SUPPLIED RECORDS:

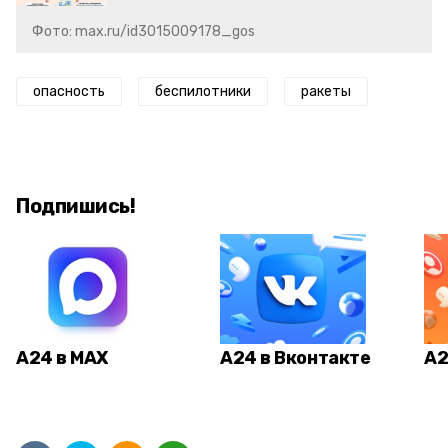
Фото: max.ru/id3015009178_gos
опасность
беспилотники
ракеты
Подпишись!
А24 в MAX
А24 в Вконтакте
А2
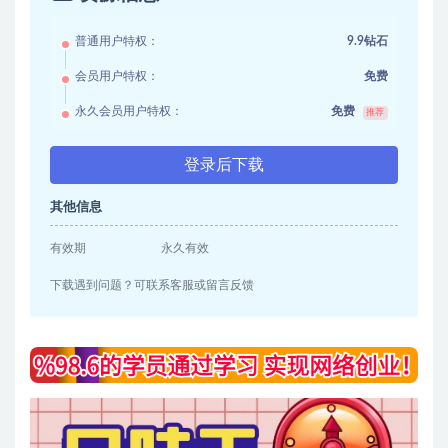
普通用户特权：
9.9钻石
会员用户特权：
免费
永久会员用户特权：
免费
推荐
登录后下载
其他信息
有效期
永久有效
下载遇到问题？可联系客服或留言反馈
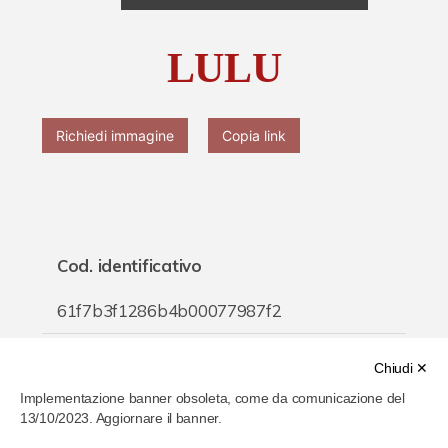
Chi è Paolo Ferrari
LULU
Contattaci
Richiedi immagine
Copia link
Cod. identificativo
61f7b3f1286b4b00077987f2
Titolo
Chiudi ✕
Implementazione banner obsoleta, come da comunicazione del
LULU
13/10/2023. Aggiornare il banner.
Inventario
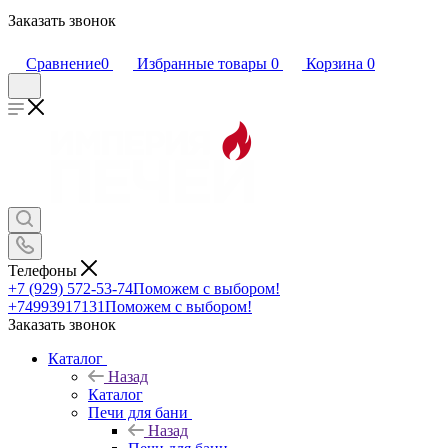
Заказать звонок
Сравнение
0
Избранные товары
0
Корзина
0
Телефоны
+7 (929) 572-53-74
Поможем с выбором!
+74993917131
Поможем с выбором!
Заказать звонок
Каталог
Назад
Каталог
Печи для бани
Назад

TASK INSTRUCTIONS: Reproduce every line of text from all four records character for character, and leave the pictures out of your answer.

ANSWER:
Фото: max.ru/id3015009178_gos
опасность
беспилотники
ракеты
Подпишись!
А24 в MAX
А24 в Вконтакте
А2
普通用户特权：
9.9钻石
会员用户特权：
免费
永久会员用户特权：
免费
推荐
登录后下载
其他信息
有效期
永久有效
下载遇到问题？可联系客服或留言反馈
Chi è Paolo Ferrari
LULU
Contattaci
Richiedi immagine
Copia link
Cod. identificativo
61f7b3f1286b4b00077987f2
Titolo
Chiudi ✕
Implementazione banner obsoleta, come da comunicazione del
LULU
13/10/2023. Aggiornare il banner.
Inventario
Заказать звонок
Сравнение
0
Избранные товары
0
Корзина
0
Телефоны
+7 (929) 572-53-74
Поможем с выбором!
+74993917131
Поможем с выбором!
Заказать звонок
Каталог
Назад
Каталог
Печи для бани
Назад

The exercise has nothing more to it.